Louisa - Nobody in the rural community of Blaine had any reason to suspect a relatively new neighbor was the estranged wife of a man who had been on the run from the FBI for two years for his role in the alleged beatings of children and adults as part of a religious cult in Arkansas, Lawrence County Sheriff Garrett Roberts said Wednesday.
The body of John Erwin Kolbeck, 50, who was wanted in connection with his actions as part of Tony Alamo Ministries, has been taken to Fouke, Ark., for funeral services after he died on a rural farm in the Blaine community last week.
Witnesses testified during court proceedings for Tony Alamo that Kolbeck administered savage beatings to discipline children and adults at Alamo's compound in Fouke.
Sheriff Roberts said Kolbeck's identity was discovered as part of the routine investigation into his death from what appeared to be a heart attack, even though the man's wife gave false names for both of them as part of their initial followup to his death.
"Dispatch got a hysterical call from a woman who said her husband was not breathing," Roberts said, recalling the unexpected discovery of Kolbeck's identity, adding members of the man's family administered CPR until an ambulance could get to the rural farm property on Right Fork Laurel Road more than 30 minutes after the call was received.
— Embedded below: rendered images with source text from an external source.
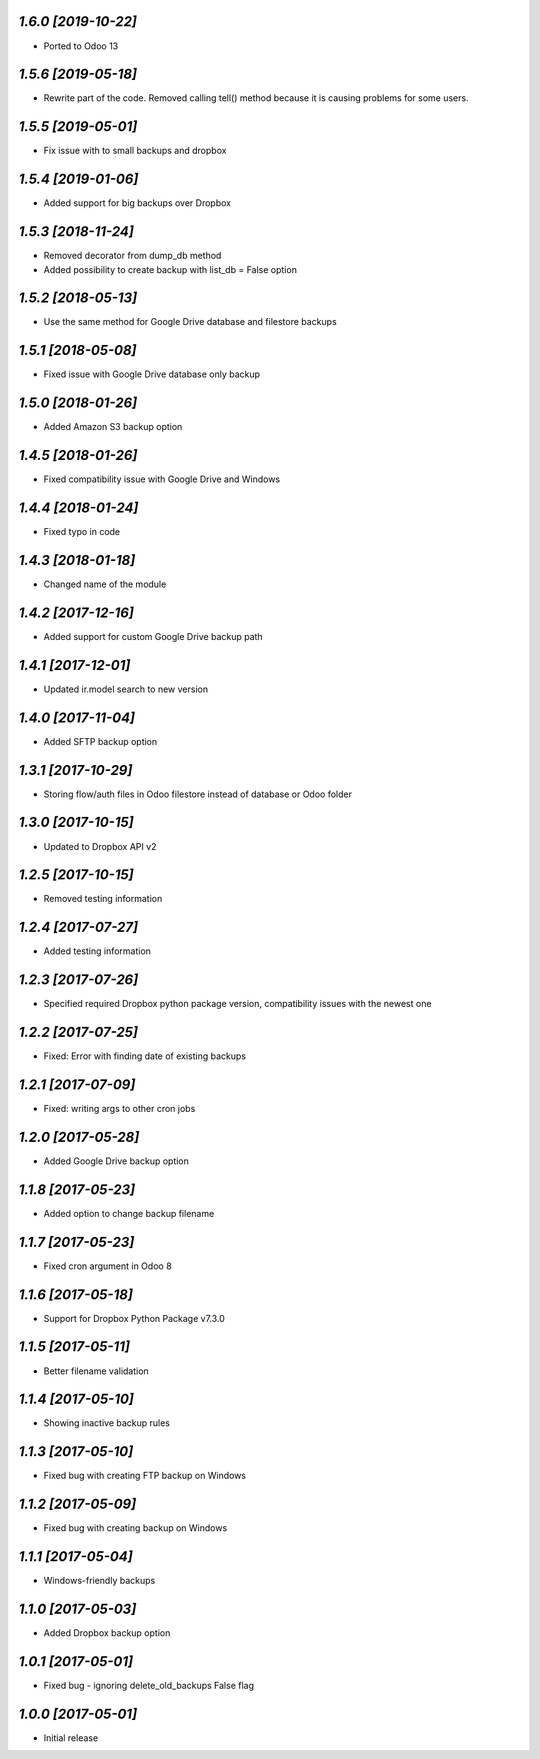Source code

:`1.6.0 [2019-10-22]`
-------

- Ported to Odoo 13

`1.5.6 [2019-05-18]`
-------

- Rewrite part of the code. Removed calling tell() method because it is causing problems for some users.

`1.5.5 [2019-05-01]`
-------

- Fix issue with to small backups and dropbox

`1.5.4 [2019-01-06]`
-------

- Added support for big backups over Dropbox

`1.5.3 [2018-11-24]`
-------

- Removed decorator from dump_db method
- Added possibility to create backup with list_db = False option

`1.5.2 [2018-05-13]`
-------

- Use the same method for Google Drive database and filestore backups

`1.5.1 [2018-05-08]`
-------

- Fixed issue with Google Drive database only backup

`1.5.0 [2018-01-26]`
-------

- Added Amazon S3 backup option

`1.4.5 [2018-01-26]`
-------

- Fixed compatibility issue with Google Drive and Windows

`1.4.4 [2018-01-24]`
-------

- Fixed typo in code

`1.4.3 [2018-01-18]`
-------

- Changed name of the module

`1.4.2 [2017-12-16]`
-------

- Added support for custom Google Drive backup path

`1.4.1 [2017-12-01]`
-------

- Updated ir.model search to new version

`1.4.0 [2017-11-04]`
-------

- Added SFTP backup option

`1.3.1 [2017-10-29]`
-------

- Storing flow/auth files in Odoo filestore instead of database or Odoo folder

`1.3.0 [2017-10-15]`
-------

- Updated to Dropbox API v2

`1.2.5 [2017-10-15]`
-------

- Removed testing information

`1.2.4 [2017-07-27]`
-------

- Added testing information

`1.2.3 [2017-07-26]`
-------

- Specified required Dropbox python package version, compatibility issues with the newest one

`1.2.2 [2017-07-25]`
-------

- Fixed: Error with finding date of existing backups

`1.2.1 [2017-07-09]`
-------

- Fixed: writing args to other cron jobs

`1.2.0 [2017-05-28]`
-------

- Added Google Drive backup option

`1.1.8 [2017-05-23]`
-------

- Added option to change backup filename

`1.1.7 [2017-05-23]`
-------

- Fixed cron argument in Odoo 8

`1.1.6 [2017-05-18]`
-------

- Support for Dropbox Python Package v7.3.0

`1.1.5 [2017-05-11]`
-------

- Better filename validation

`1.1.4 [2017-05-10]`
-------

- Showing inactive backup rules

`1.1.3 [2017-05-10]`
-------

- Fixed bug with creating FTP backup on Windows

`1.1.2 [2017-05-09]`
-------

- Fixed bug with creating backup on Windows

`1.1.1 [2017-05-04]`
-------

- Windows-friendly backups

`1.1.0 [2017-05-03]`
-------

- Added Dropbox backup option

`1.0.1 [2017-05-01]`
-------

- Fixed bug - ignoring delete_old_backups False flag

`1.0.0 [2017-05-01]`
-------

- Initial release
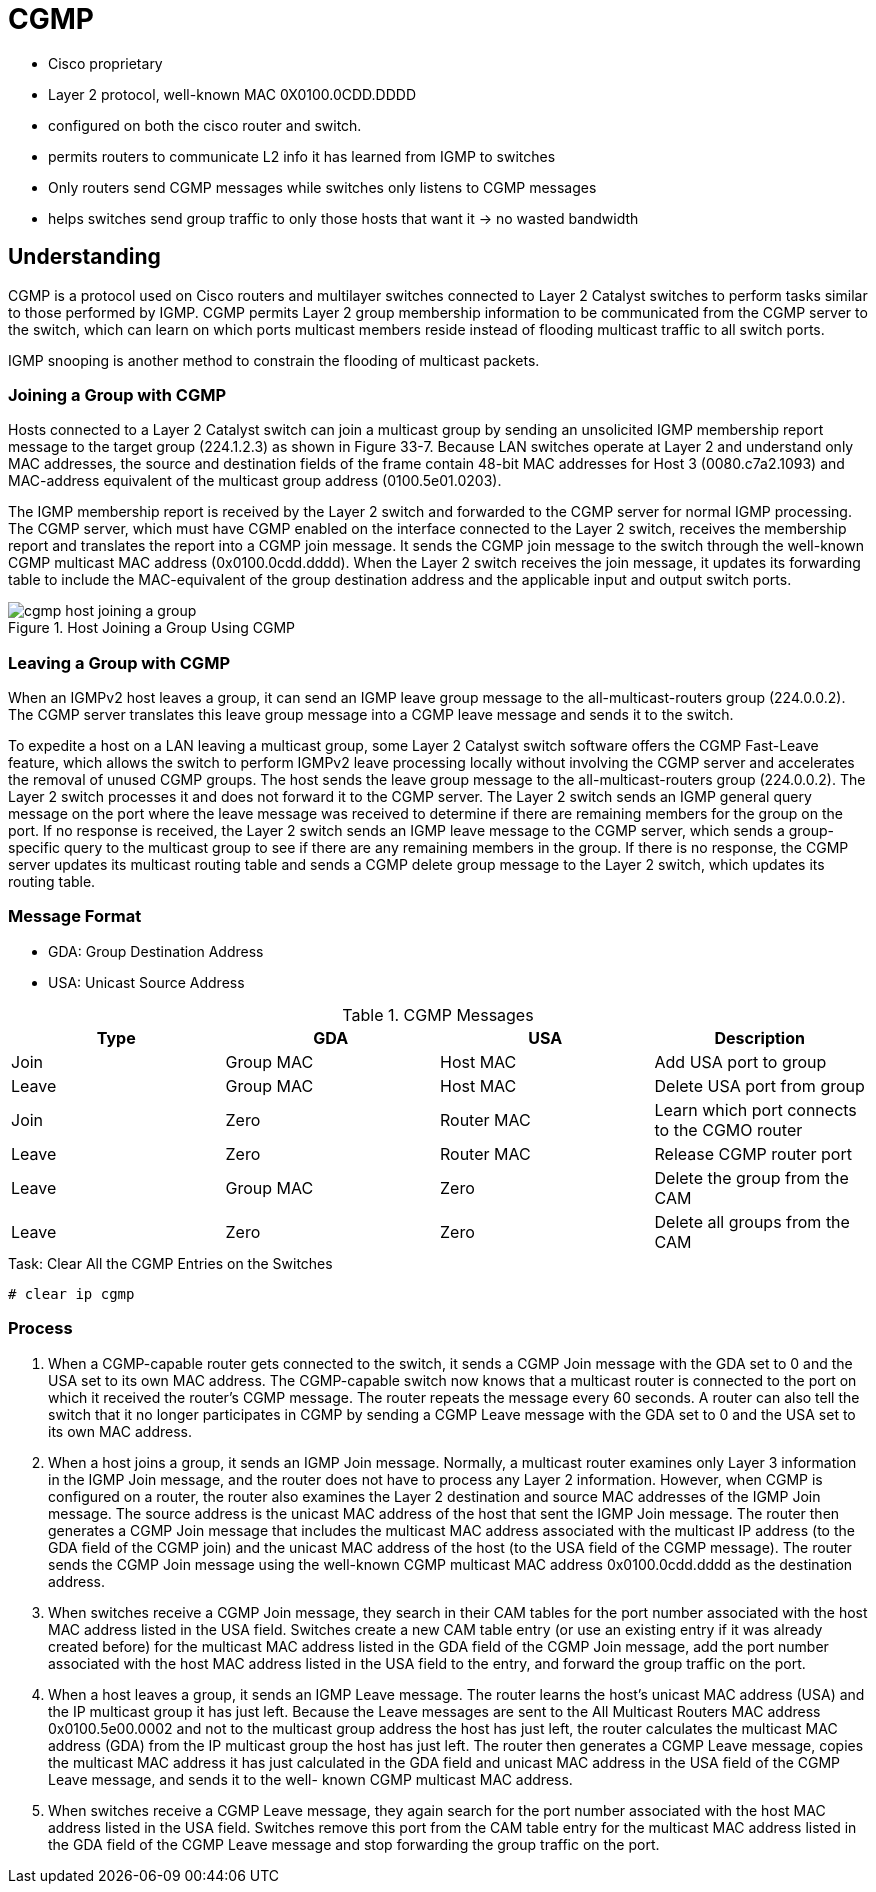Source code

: = CGMP

- Cisco proprietary
- Layer 2 protocol, well-known MAC 0X0100.0CDD.DDDD
- configured on both the cisco router and switch.
- permits routers to communicate L2 info it has learned from IGMP to switches
- Only routers send CGMP messages while switches only listens to CGMP messages
- helps switches send group traffic to only those hosts that want it -> no wasted bandwidth


== Understanding

CGMP is a protocol used on Cisco routers and multilayer switches connected to
Layer 2 Catalyst switches to perform tasks similar to those performed by IGMP.
CGMP permits Layer 2 group membership information to be communicated from the
CGMP server to the switch, which can learn on which ports multicast members
reside instead of flooding multicast traffic to all switch ports. 

IGMP snooping is another method to constrain the flooding of multicast packets.


=== Joining a Group with CGMP

Hosts connected to a Layer 2 Catalyst switch can join a multicast group by
sending an unsolicited IGMP membership report message to the target group
(224.1.2.3) as shown in Figure 33-7. Because LAN switches operate at Layer 2
and understand only MAC addresses, the source and destination fields of the
frame contain 48-bit MAC addresses for Host 3 (0080.c7a2.1093) and MAC-address
equivalent of the multicast group address (0100.5e01.0203).

The IGMP membership report is received by the Layer 2 switch and forwarded to
the CGMP server for normal IGMP processing. The CGMP server, which must have
CGMP enabled on the interface connected to the Layer 2 switch, receives the
membership report and translates the report into a CGMP join message. It sends
the CGMP join message to the switch through the well-known CGMP multicast MAC
address (0x0100.0cdd.dddd). When the Layer 2 switch receives the join message,
it updates its forwarding table to include the MAC-equivalent of the group
destination address and the applicable input and output switch ports.

.Host Joining a Group Using CGMP
image::cgmp-host-joining-a-group.png[]

=== Leaving a Group with CGMP

When an IGMPv2 host leaves a group, it can send an IGMP leave group message to
the all-multicast-routers group (224.0.0.2). The CGMP server translates this
leave group message into a CGMP leave message and sends it to the switch.

To expedite a host on a LAN leaving a multicast group, some Layer 2 Catalyst
switch software offers the CGMP Fast-Leave feature, which allows the switch to
perform IGMPv2 leave processing locally without involving the CGMP server and
accelerates the removal of unused CGMP groups. The host sends the leave group
message to the all-multicast-routers group (224.0.0.2). The Layer 2 switch
processes it and does not forward it to the CGMP server. The Layer 2 switch
sends an IGMP general query message on the port where the leave message was
received to determine if there are remaining members for the group on the port.
If no response is received, the Layer 2 switch sends an IGMP leave message to
the CGMP server, which sends a group-specific query to the multicast group to
see if there are any remaining members in the group. If there is no response,
the CGMP server updates its multicast routing table and sends a CGMP delete
group message to the Layer 2 switch, which updates its routing table. 





=== Message Format

- GDA: Group Destination Address
- USA: Unicast Source Address


.CGMP Messages
,====
Type  , GDA       , USA        , Description

Join  , Group MAC , Host MAC   , Add USA port to group
Leave , Group MAC , Host MAC   , Delete USA port from group
Join  , Zero      , Router MAC , Learn which port connects to the CGMO router
Leave , Zero      , Router MAC , Release CGMP router port
Leave , Group MAC , Zero       , Delete the group from the CAM
Leave , Zero      , Zero       , Delete all groups from the CAM

,====

.Task: Clear All the CGMP Entries on the Switches
----
# clear ip cgmp
----

=== Process

1. When a CGMP-capable router gets connected to the switch, it sends a CGMP Join
message with the GDA set to 0 and the USA set to its own MAC address.
The CGMP-capable switch now knows that a multicast router is connected to the port
on which it received the router’s CGMP message. The router repeats the message
every 60 seconds. A router can also tell the switch that it no longer
participates in CGMP by sending a CGMP Leave message with the GDA set to 0 and
the USA set to its own MAC address.

2. When a host joins a group, it sends an IGMP Join message. Normally, a
multicast router examines only Layer 3 information in the IGMP Join message,
and the router does not have to process any Layer 2 information. However, when
CGMP is configured on a router, the router also examines the Layer 2
destination and source MAC addresses of the IGMP Join message. The source
address is the unicast MAC address of the host that sent the IGMP Join message.
The router then generates a CGMP Join message that includes the multicast MAC
address associated with the multicast IP address (to the GDA field of the CGMP
join) and the unicast MAC address of the host (to the USA field of the CGMP
message). The router sends the CGMP Join message using the well-known CGMP
multicast MAC address 0x0100.0cdd.dddd as the destination address.

3. When switches receive a CGMP Join message, they search in their CAM tables
for the port number associated with the host MAC address listed in the USA
field. Switches create a new CAM table entry (or use an existing entry if it
was already created before) for the multicast MAC address listed in the GDA
field of the CGMP Join message, add the port number associated with the host
MAC address listed in the USA field to the entry, and forward the group traffic
on the port.

4. When a host leaves a group, it sends an IGMP Leave message. The router
learns the host’s unicast MAC address (USA) and the IP multicast group it has
just left. Because the Leave messages are sent to the All Multicast Routers MAC
address 0x0100.5e00.0002 and not to the multicast group address the host has
just left, the router calculates the multicast MAC address (GDA) from the IP
multicast group the host has just left. The router then generates a CGMP Leave
message, copies the multicast MAC address it has just calculated in the GDA
field and unicast MAC address in the USA field of the CGMP Leave message, and
sends it to the well- known CGMP multicast MAC address.

5. When switches receive a CGMP Leave message, they again search for the port
number associated with the host MAC address listed in the USA field. Switches
remove this port from the CAM table entry for the multicast MAC address listed
in the GDA field of the CGMP Leave message and stop forwarding the group
traffic on the port.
"She identified herself as Michelle Jones and him as John Jones," the sheriff continued, explaining he asked her for some form of legal identification, causing her to provide Army discharge papers that identified the man by his actual name. Despite his status with FBI agents in Arkansas, Roberts said he was not familiar with the Tony Alamo Ministries case and Kolbeck's name didn't cause any reason to suspect anything was wrong until he called Kentucky State Police, who ran the name and informed the sheriff he was considered a federal fugitive.
Describing Kolbeck as a tall man with a long beard and hair, Sheriff Roberts also said Kolbeck did not resemble his official description. Kolbeck's identity was confirmed through his Social Security number and fingerprints taken at the local coroner's office, he said.
Mrs. Kolbeck, whose first name is Jennifer, told the sheriff she had received a call from her estranged husband in Somerset a couple of days before his death, telling her he was sick and needed help. She said they had been separated prior to that time, he reported.
"We had never had any calls or reports of suspicious activity out there," Roberts said, describing the rural property as a typical family farm with livestock including cattle and goats.
Several residents of the area who were questioned about Kolbeck said they had never seen the man before, although Mrs. Kolbeck was known to them as "M.J." and seemed to be a good, friendly neighbor who lived quietly on the nearly 250 acre farm. The property was purchased roughly eight months ago after it was posted for sale on the Internet, he reported.
After Kolbeck's identity had been established, Sheriff Roberts said he immediately left the coroner's office and returned to the farm to further discuss the case with Mrs. Kolbeck. "Once we got there she was already gone," he said, adding her sudden departure was not considered an effort to elude law enforcement or further investigation.
Roberts said the woman had expressed concerns about members of the media disturbing her grieving family as part of their efforts to report about her husband's death, adding the case appears to be of greater interest in Arkansas than it is in this area.
The sheriff said any charges that might be filed against Mrs. Kolbeck will be determined by officials in Arkansas.
"The FBI said they had no warrants or charges against Jennifer Kolbeck," he said. "As far as her providing false information we are not expecting to file any charges."
Roberts said the Kolbeck's had four children between them, and reported three adult and four juvenile children were known to be residing at the farm property in Blaine, including an 18-year-old male who was responsible for the family's livestock.
Upon close examination, the sheriff said there was "nothing to show there was any danger" to the children or to indicate in any way that the Blaine property was going to be used in connection with any church or cult activity.
Social service workers in Arkansas have forwarded their information to case workers in Kentucky who have already initiated interviews with family members to determine if any of the children at the residence were mistreated, the sheriff reported.
Roberts said he suspects Kolbeck's death was directly related to his status as one of the FBI's most wanted fugitives.
"I'm sure looking over your shoulder every day is going to take a toll on your health," he concluded.